Banyo kazanını ateşe koyduk. Odun attım altına, çalı çırpı attım. Erkenden ısındı su. Abim girdi banyoya. Gidip su döktüm başına. Sırtı simsiyahtı. Copların, kalasların izi kan bürümüş, mosmor olmuş. Dikine, yanlamasına, enlemesine, çaprazlama cop, kalas izleriyle dolu. İzleri yıllarca kaybolmayacak.
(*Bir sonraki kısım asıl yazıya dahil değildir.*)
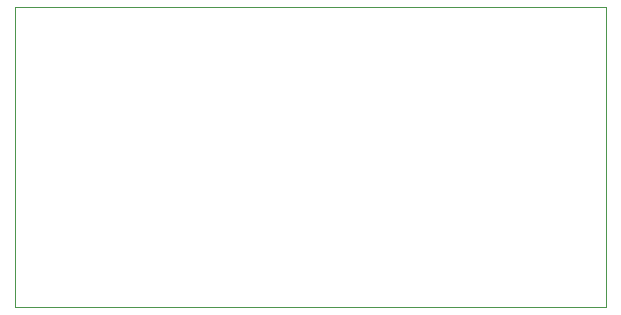
<source format=gbr>
%TF.GenerationSoftware,KiCad,Pcbnew,(5.1.6)-1*%
%TF.CreationDate,2020-10-01T22:55:38-05:00*%
%TF.ProjectId,VS1000SimpleBreakout,56533130-3030-4536-996d-706c65427265,rev?*%
%TF.SameCoordinates,Original*%
%TF.FileFunction,Profile,NP*%
%FSLAX46Y46*%
G04 Gerber Fmt 4.6, Leading zero omitted, Abs format (unit mm)*
G04 Created by KiCad (PCBNEW (5.1.6)-1) date 2020-10-01 22:55:38*
%MOMM*%
%LPD*%
G01*
G04 APERTURE LIST*
%TA.AperFunction,Profile*%
%ADD10C,0.050000*%
%TD*%
G04 APERTURE END LIST*
D10*
X158496000Y-53340000D02*
X108458000Y-53340000D01*
X158496000Y-78740000D02*
X158496000Y-53340000D01*
X108458000Y-78740000D02*
X158496000Y-78740000D01*
X108458000Y-53340000D02*
X108458000Y-78740000D01*
M02*

</source>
Bostana gittik. Yeşillikten toprak görünmüyor. Domatesler öbek öbek, ayçiçekleri boy boy. Rüzgara tutulmuş raks ediyor fideler, güzel güzel kokuyor. Hiç yabani ot yok. Öyle bir güzelcene ayıklamışım, öyle bir güzelcene çapalamışım ki. Abim çok beğendi. “Aferin sana” dedi. “Eğer o kitaplar askerlerin eline geçseydi hayatta kurtuluşum olmazdı, bizi bırakmazlardı.” dedi.
Erik mevsimidir. Erikler olgunlaşmış. Şimdi yeşiller, ekşiler. Daha sonra sarıya çalacaklar, kırmızıya çalacaklar, tatlılaşacaklar.
Amcam birkaç yıl önce göç edip şehre yerleşmiş. Evi, ahırı, samanlığı yıkılmış, harabeye dönmüş. Eriklerini biz topluyoruz. Çok hoşlar erikleri.
Amcamın harabesi evimizden epeyce uzak. Ben, abim ve ablam, aldık yanımıza birkaç bakraç, erik toplamaya gittik. Eriklerimizi yedik, bakraçlarımızı doldurduk, eve dönecektik ki üst dallara çıktım ben. Biraz daha erik toplayacaktım. Bir baktım ki kırk elli asker aşağıdan bize doğru geliyor. “Asker geliyor asker” dedim ve çabucak indim aşağı. Bakraçlarımızı kaptığımız gibi eve doğru koştuk. Eğer bizi oralarda görürlerse, ateş açar, “üç terörist öldürdük” derler.
Eve vardığımızda ablam “Askerler bizi harabede görselerdi, bir şey yapmazdı. Hıdır daha çocuk, devrimciler olmadığımızı anlarlardı.” dedi.
Çok zoruma gitti. Bana çok ağır geldi. Alnımın ortasından vurulmuşa döndüm. Kalbim kırıldı, parça parça bölündü. Ne kadar da saçma konuşuyor! “Hıdır çocuktur!” Dünyadan haberi bile yok. O kitapları askerlerin elinden kim kurtardı? Şunca ineği bu yıl kim otlattı? Gözleri kör olasıca bu hanım hanımcık, bunca bostanı kim ekti, kim suladı, demiyor mu?
Öyle bir sinir tuttu ki beni, öyle bir hiddetlendim ki! Çatladım. Zaten konuşması insanı çileden çıkartır, öldürür insanı.
Bu yıl elini bostana sürmeyecek. Bırakmayacağım. Yanaşmasına bile izin vermeyeceğim. Dolayacağım saçlarını elime, yerlerde sürükleyeceğim onu. Bostanıma yanaşmasın. “Hıdır daha çocuk” ha! (*)
Bursa E Tipi Cezaevi, 16.04.2006
_____________
(*)Öykü, Zazaca Kürtçesinden çevrilmiştir.
Kaynak: Canşad, Murad, Xafilbela, Vate Yayınları, İstanbul 2007, s. 75-81 ve Hece Öykü, İki Aylık Öykü Dergisi’nin Aralık-Ocak 2010-211 sayısında yayınlamıştır.
verroj: Zazaca Kürtçesinde “güneşlik”, “güneşi gören taraf”, “kuzeyin tersi” anlamındadır.
axpîn: Zazaca Kürtçesinde “ verimli bir çeşit toprak” anlamındadır.
gavar: Zazaca Kürtçesinde, 1.akarsu kavşağı, 2.su arklarının kesiştiği yer anlamındadır.